To help in the effort, L&I is urging building trade associations and residential homebuilders to not do business with framers who aren't registered and don't contribute to the workers' compensation fund. One argument the agency is using to persuade general contractors to participate is that under state law, they ultimately are liable for unpaid workers' compensation premiums.

Contractors can verify a framer's status online by going to L&I's Web site. Once there, click on Specialty Compliance, and then scroll down to Contractor Premium Status Information and click on that. You can check on a contractor's status by either typing in the company's name or UBI number. Contractors also can check on a subcontractor by phoning L&I's office in Vancouver at 360-896-2304.

Initially, the agency will focus its efforts in Clark County. Already it has increased safety inspections, and is writing up any residential construction project found not to be in compliance with state law. Throughout this spring and summer, the beefed-up inspection program will spread throughout the state.

"We want a level playing field, so that contractors who contribute to the fund and pay their fair share aren't at a financial disadvantage," said L&I Director Gary Moore. "Our goal isn't to cause unnecessary delays with our inspections.

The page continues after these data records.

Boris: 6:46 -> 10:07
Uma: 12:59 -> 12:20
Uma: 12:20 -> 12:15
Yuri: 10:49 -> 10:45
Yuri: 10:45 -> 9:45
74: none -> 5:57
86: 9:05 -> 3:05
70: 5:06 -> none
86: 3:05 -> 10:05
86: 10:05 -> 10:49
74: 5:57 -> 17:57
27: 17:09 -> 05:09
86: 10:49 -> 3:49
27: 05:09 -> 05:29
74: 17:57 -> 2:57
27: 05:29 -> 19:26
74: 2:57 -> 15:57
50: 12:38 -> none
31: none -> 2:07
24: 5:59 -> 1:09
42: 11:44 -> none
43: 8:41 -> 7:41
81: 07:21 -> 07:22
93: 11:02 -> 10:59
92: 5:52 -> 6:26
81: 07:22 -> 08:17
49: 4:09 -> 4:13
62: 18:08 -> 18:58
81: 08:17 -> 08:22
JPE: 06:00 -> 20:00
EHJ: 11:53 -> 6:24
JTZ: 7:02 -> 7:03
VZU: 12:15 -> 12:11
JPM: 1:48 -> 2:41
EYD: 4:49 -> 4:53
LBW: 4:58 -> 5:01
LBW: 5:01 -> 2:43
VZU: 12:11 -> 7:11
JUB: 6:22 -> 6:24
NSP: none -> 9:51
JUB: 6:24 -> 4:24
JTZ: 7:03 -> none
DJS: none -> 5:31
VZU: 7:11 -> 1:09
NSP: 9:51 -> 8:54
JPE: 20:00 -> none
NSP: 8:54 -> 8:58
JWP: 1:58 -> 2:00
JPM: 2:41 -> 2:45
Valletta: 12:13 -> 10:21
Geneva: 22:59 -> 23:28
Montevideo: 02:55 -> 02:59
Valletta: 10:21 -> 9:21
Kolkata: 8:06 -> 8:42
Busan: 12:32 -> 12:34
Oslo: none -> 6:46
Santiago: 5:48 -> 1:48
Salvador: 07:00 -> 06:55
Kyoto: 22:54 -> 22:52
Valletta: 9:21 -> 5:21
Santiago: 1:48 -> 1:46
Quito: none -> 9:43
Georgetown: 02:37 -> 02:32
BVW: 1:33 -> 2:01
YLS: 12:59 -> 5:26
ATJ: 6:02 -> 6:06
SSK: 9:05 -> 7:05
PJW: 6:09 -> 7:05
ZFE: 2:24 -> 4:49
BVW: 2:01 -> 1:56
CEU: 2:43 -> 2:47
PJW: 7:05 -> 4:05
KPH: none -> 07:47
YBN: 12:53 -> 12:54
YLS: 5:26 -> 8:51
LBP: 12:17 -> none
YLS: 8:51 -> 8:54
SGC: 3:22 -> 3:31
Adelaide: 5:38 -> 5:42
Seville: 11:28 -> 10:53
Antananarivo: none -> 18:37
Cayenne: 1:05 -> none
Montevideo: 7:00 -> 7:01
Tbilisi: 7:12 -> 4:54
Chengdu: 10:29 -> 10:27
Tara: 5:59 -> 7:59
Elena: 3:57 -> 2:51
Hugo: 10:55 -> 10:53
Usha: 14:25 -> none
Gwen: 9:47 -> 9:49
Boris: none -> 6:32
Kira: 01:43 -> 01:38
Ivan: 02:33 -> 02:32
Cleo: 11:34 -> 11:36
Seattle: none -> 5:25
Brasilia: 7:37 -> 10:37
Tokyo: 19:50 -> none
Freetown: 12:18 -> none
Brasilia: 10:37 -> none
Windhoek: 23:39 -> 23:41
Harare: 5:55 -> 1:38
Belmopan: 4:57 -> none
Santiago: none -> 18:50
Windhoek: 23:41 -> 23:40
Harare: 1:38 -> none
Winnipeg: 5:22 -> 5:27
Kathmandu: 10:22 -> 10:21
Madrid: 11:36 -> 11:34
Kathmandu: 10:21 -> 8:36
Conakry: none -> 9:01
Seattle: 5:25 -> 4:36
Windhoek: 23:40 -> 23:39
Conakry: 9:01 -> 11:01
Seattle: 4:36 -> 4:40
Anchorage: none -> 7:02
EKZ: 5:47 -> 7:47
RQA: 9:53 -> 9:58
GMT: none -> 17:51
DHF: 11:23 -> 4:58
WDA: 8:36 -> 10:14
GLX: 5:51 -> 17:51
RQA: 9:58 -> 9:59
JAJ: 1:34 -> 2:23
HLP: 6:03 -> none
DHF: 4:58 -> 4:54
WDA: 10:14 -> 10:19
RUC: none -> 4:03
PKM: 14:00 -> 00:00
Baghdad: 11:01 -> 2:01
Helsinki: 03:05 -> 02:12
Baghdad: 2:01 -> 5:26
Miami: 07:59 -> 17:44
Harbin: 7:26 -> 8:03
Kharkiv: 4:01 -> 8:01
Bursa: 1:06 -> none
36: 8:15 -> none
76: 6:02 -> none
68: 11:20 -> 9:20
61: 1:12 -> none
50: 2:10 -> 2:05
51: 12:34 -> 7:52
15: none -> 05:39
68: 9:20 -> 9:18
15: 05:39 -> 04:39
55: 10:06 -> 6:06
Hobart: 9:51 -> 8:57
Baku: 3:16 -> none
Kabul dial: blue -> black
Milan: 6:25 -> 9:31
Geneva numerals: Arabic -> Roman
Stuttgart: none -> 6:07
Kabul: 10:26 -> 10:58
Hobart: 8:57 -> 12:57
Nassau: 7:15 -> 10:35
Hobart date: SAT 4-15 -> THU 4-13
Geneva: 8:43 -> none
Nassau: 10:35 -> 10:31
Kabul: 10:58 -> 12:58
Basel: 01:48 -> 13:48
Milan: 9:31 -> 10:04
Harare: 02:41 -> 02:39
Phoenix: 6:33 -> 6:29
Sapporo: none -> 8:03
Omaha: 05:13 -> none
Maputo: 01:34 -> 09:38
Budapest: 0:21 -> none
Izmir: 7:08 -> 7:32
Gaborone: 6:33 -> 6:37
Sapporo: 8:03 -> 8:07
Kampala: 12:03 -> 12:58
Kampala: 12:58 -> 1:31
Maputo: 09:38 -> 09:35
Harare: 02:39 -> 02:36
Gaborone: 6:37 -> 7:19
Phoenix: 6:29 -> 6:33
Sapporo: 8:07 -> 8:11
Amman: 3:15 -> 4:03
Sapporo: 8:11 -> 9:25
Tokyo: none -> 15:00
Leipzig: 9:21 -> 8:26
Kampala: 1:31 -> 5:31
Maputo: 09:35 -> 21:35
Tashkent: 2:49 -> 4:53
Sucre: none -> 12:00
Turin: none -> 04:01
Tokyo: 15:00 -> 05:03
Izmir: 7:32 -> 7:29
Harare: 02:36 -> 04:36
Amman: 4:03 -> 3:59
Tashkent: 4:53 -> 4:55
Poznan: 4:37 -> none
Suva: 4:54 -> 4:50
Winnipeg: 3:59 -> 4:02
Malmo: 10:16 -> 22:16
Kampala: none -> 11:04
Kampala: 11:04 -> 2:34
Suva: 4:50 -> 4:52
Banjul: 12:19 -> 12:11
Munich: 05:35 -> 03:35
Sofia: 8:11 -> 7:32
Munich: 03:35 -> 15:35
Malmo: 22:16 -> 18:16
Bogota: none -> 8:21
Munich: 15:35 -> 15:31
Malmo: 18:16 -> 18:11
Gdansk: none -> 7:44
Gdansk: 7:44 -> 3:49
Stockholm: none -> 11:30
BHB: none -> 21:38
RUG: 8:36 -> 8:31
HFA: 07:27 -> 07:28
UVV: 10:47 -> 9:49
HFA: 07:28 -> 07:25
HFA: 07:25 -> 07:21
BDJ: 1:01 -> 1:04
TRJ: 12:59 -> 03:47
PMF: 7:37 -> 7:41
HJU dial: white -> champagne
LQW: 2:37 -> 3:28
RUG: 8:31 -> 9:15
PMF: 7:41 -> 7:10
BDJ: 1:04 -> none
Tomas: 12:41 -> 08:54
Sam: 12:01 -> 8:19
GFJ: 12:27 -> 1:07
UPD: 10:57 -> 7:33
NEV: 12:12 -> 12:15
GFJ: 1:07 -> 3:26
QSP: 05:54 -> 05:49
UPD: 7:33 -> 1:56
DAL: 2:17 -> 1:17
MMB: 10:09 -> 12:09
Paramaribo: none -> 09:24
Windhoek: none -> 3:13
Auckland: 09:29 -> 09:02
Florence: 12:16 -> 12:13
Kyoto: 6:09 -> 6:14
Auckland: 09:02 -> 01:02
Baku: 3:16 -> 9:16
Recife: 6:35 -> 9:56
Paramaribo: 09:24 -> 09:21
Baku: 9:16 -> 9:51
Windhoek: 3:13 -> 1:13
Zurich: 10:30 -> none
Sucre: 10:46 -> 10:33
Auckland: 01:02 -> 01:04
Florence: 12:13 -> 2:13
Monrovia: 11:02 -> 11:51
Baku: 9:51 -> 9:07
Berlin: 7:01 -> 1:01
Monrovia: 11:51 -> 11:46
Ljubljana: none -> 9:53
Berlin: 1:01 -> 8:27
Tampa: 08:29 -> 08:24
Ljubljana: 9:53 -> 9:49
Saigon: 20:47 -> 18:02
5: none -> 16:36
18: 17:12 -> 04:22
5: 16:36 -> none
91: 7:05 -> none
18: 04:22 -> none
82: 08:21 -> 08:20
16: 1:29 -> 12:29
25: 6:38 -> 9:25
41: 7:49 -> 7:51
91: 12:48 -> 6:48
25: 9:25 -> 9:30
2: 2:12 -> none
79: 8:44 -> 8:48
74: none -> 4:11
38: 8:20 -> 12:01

But we are determined to make this industry safer. And we are going to increase the number of framers who contribute to workers' compensation."

As a risk class, the building construction industry pays an average premium of $1.40 to the State Fund for every hour of work. Because of their poor safety record, and because so many residential wood framers avoid contributing to the fund, the premium for framers is nearly $1.98. And unlike many other trades in the construction industry, the premium for framers went up this year.

Labor & Industries manages the workers' compensation system in Washington. It oversees premium payments and benefits for about 160,000 employers and 1.8 million workers.

Over the past year, L&I has dramatically increased its pursuit of employers, workers and providers who commit fraud. Dozens of workers have received fraud orders to repay workers' compensation benefits they collected illegally. Some of those orders have been in excess of $400,000.

In one case, the owner of a hearing aid company went to jail for bilking L&I. And in the past few months, criminal charges were filed against a Brush Prairie couple for failing to pay employment taxes for the three businesses they own. That case is scheduled to go to trial in July in Clark County Superior Court.